**REQUIRED WORK:**
A – Write out, word for word, the part of the passage on corroded shear studs that opens with the words containing "The load-slips curves of test specimens W10.0" and closes with "the corrosion rates.".
B – Extend the passage on corroded shear studs, picking up after its final sentence.

**PAGE:**

|---|

The load-slips curves of test specimens W10.0 series and B10.0 series are shown in Figure 7 and Figure 8, respectively. The load-slips curves of test specimens W13.0 series and B13.0 series are shown in Figure 9 and Figure 10, respectively. Since the failure mode of all specimens was the stud failure, the load-slip curves could only be measured up to the point of the ultimate strength. Studs that had corrosion along the whole length and studs that had bottom corrosion showed similar load-slip curves. It is shown that the initial stiffness of the specimens decreases with the increment of the corrosion rate for both series of specimens. The ductility of the specimens showed no obvious relation with the corrosion rates.

3.2.2. Ultimate Strength

In this study, the failure mode of all push test specimens was the stud failure. Figure 4 shows the typical stud failure of the test specimens. The ultimate strengths of the 10.0 mm diameter test specimen series and the 13.0 mm diameter series are shown in Table 5 and Table 6, respectively. It is shown that the ultimate strengths of the test specimens decrease when the corrosion rate increases. This means that the corrosion has a significant effect on the ultimate strengths of the test specimens.

4. Comparison

The ultimate strengths of the 10.0 mm diameter single stud test specimen series and the 13.0 mm diameter series were compared with the test results of the push out test specimens, as shown in Figure 11 and Figure 12, respectively. It is shown that the ultimate strengths of the push out test specimens are relatively higher than those of the single stud test specimens that have the same corrosion rate. For specimens with 10.0 mm diameters, studs that had corrosion along the whole length showed lower ultimate strengths compared with those studs that had bottom corrosion. However, for specimens with 13.0 mm diameters, studs that had corrosion along the whole length showed similar ultimate strengths as those studs that had bottom corrosion. Generally, the ultimate strengths obtained from the corroded single stud test specimens are conservative compared with those obtained from the corroded push out test specimens.

|---|

**RECORD LIST:**
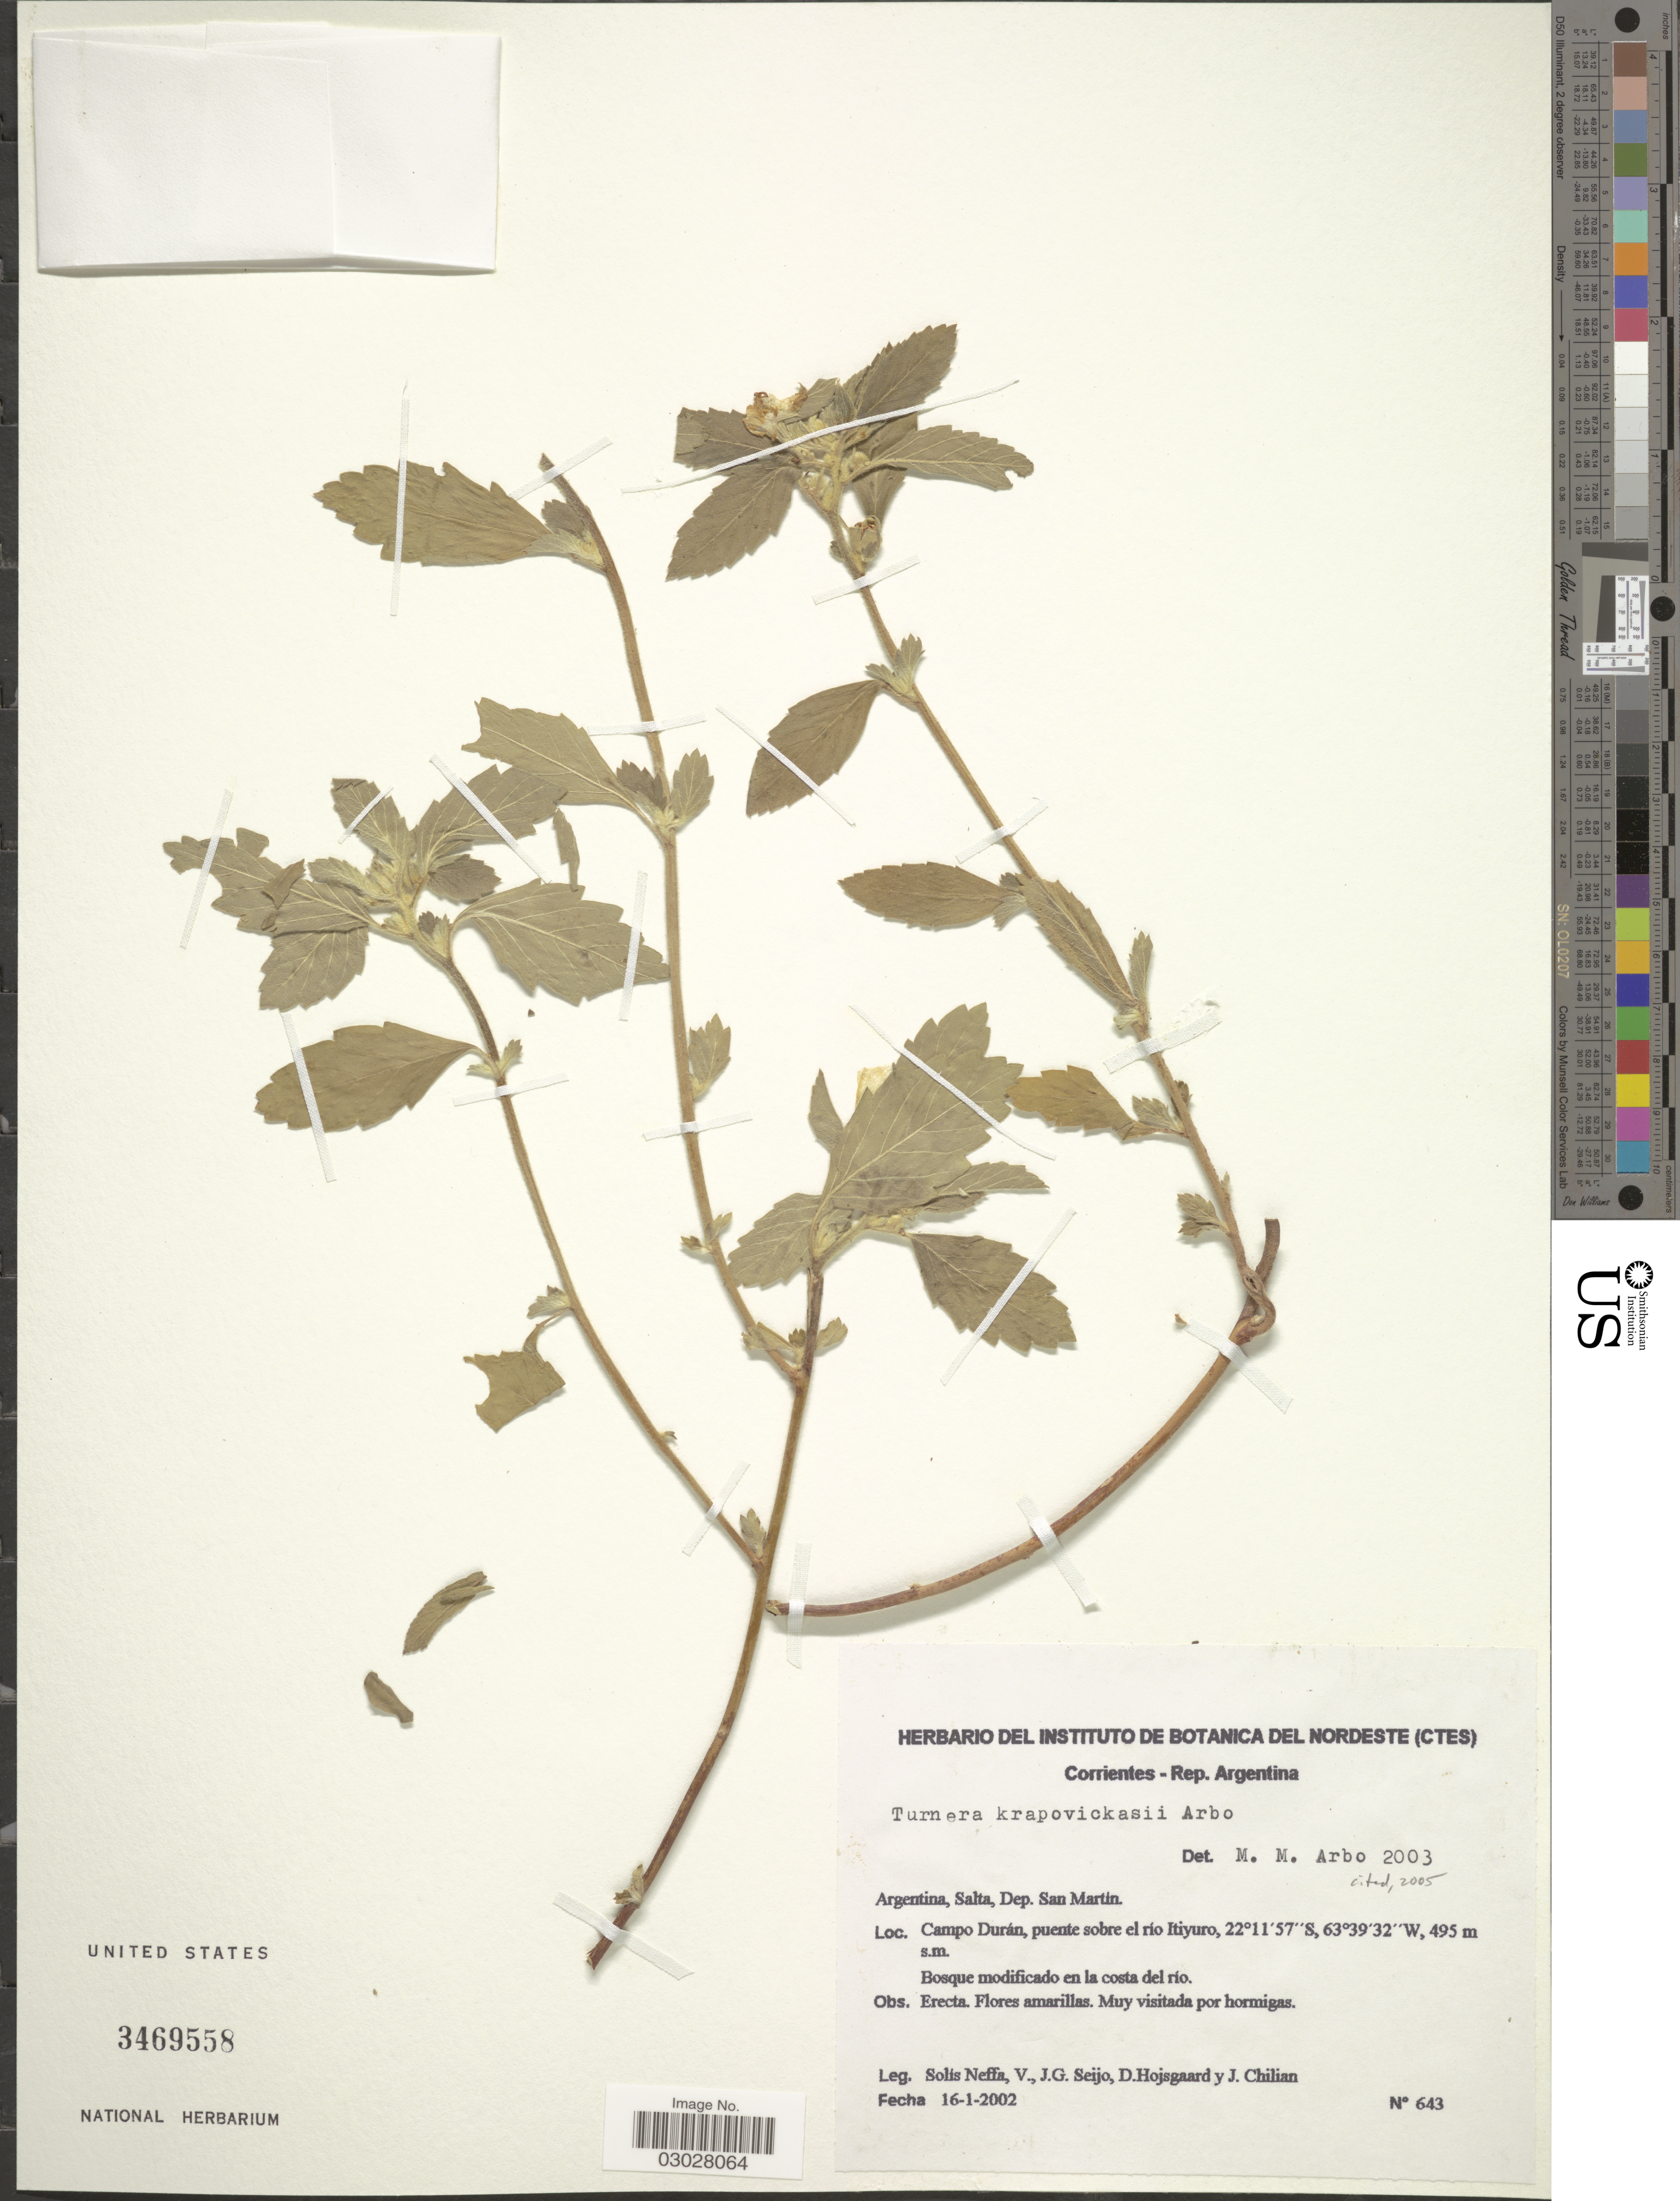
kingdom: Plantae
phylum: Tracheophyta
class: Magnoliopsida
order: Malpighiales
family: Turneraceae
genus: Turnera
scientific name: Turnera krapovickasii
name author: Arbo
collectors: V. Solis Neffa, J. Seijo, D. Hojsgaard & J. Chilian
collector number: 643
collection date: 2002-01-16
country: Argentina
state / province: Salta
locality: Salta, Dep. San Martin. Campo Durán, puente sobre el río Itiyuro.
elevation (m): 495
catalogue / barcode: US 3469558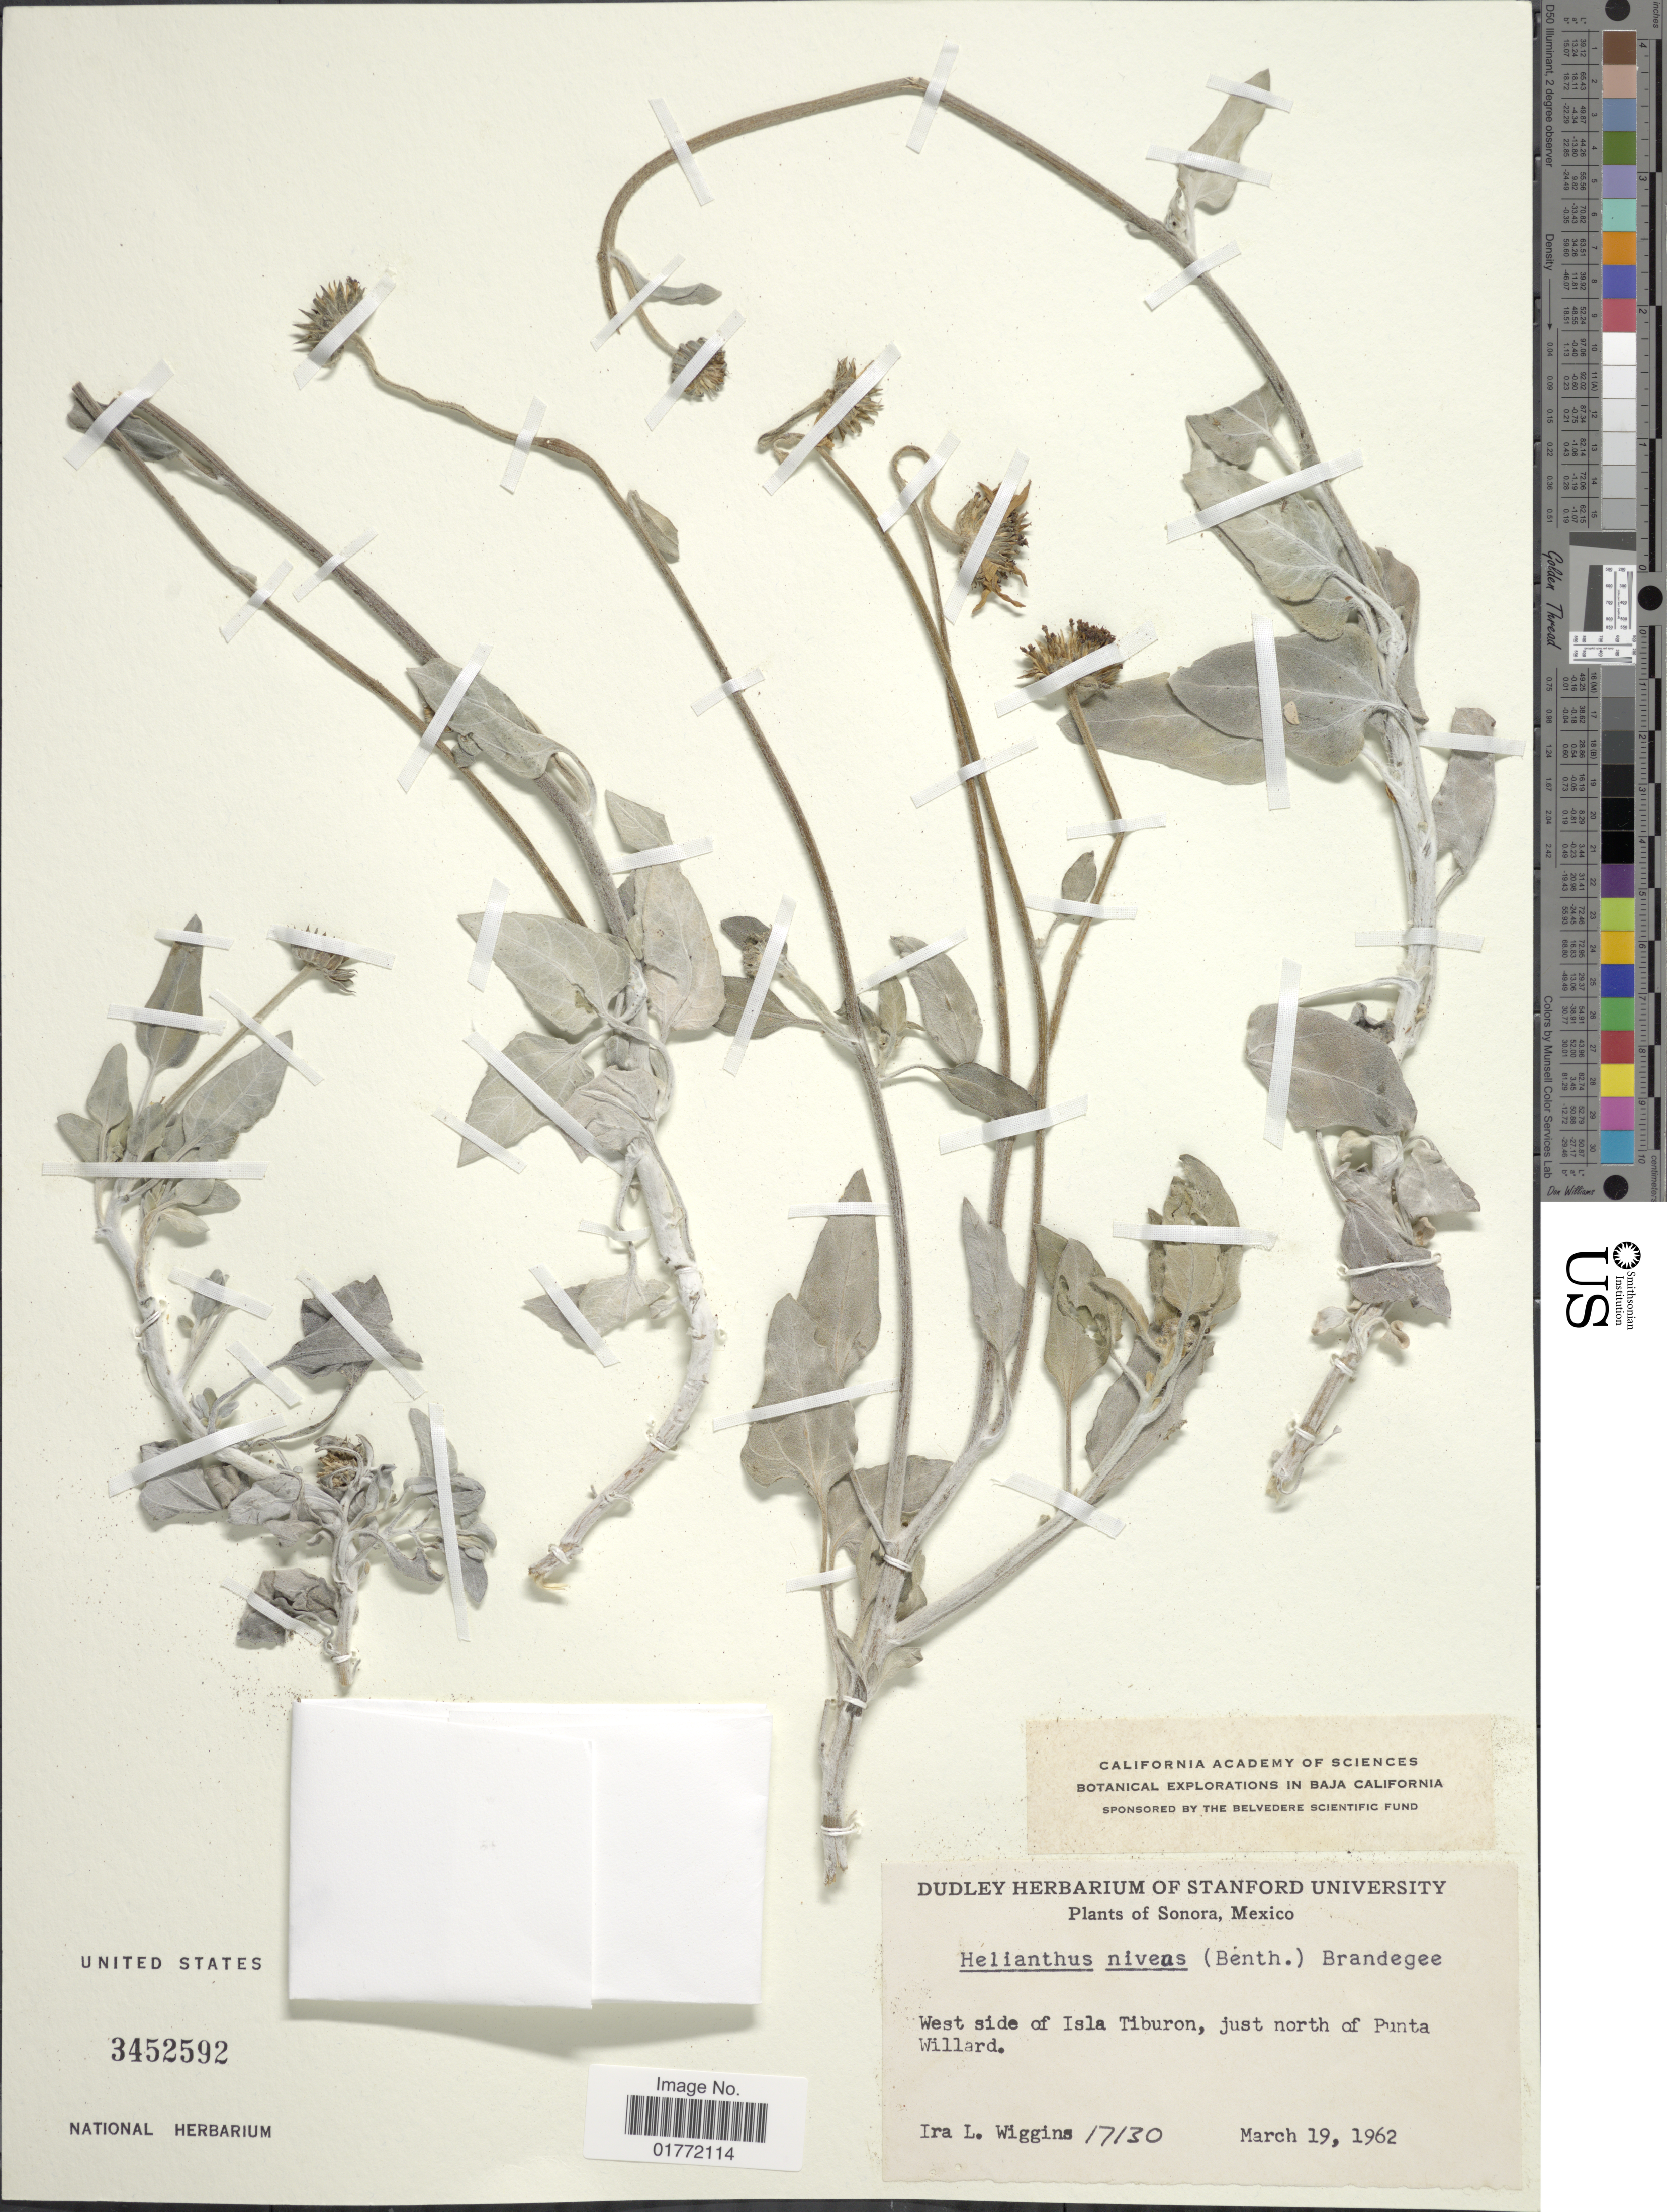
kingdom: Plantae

|---|

**ANSWERS TO EACH TASK:**
A –
The load-slips curves of test specimens W10.0 series and B10.0 series are shown in Figure 7 and Figure 8, respectively. The load-slips curves of test specimens W13.0 series and B13.0 series are shown in Figure 9 and Figure 10, respectively. Since the failure mode of all specimens was the stud failure, the load-slip curves could only be measured up to the point of the ultimate strength. Studs that had corrosion along the whole length and studs that had bottom corrosion showed similar load-slip curves. It is shown that the initial stiffness of the specimens decreases with the increment of the corrosion rate for both series of specimens. The ductility of the specimens showed no obvious relation with the corrosion rates.

B –
5. Conclusions

Experimental investigations of steel and concrete composite single stud shear connector specimens with corrosion deterioration were conducted in this study. Two series of test specimens that had different stud diameters were tested. The test specimens were first corroded by the electronic accelerating method were then loaded to failure. Based on the test results, the effect of corrosion on the load-slip curves and ultimate strength were studied. It was shown that the corrosion of the stud had a significant effect on the ultimate strengths of the test specimens. The test results obtained from the single stud shear connector tests were compared with the test results obtained from the corroded push out test specimens. It was shown that the single stud shear connector tests provided conservative test results.

Acknowledgments

The author would like to thank the Natural Science Foundation of Zhejiang Province, China (LQ16E080005), Science and Technology Department of Zhejiang Province (2015C33005), and the National Natural Science Foundation (51608484) Project (GDDCE15-12) supported by Guangdong Provincial Key Laboratory of Durability for Marine Civil Engineering.

Author Contributions

Wen Xue conceived and designed the experiments; Wen Xue and Ji-hua Zhu analyzed the data; Ji-hua Zhu contributed reagents/materials/analysis tools; Ju Chen and Wen Xue wrote the paper.

Conflicts of Interest

The authors declare no conflict of interest.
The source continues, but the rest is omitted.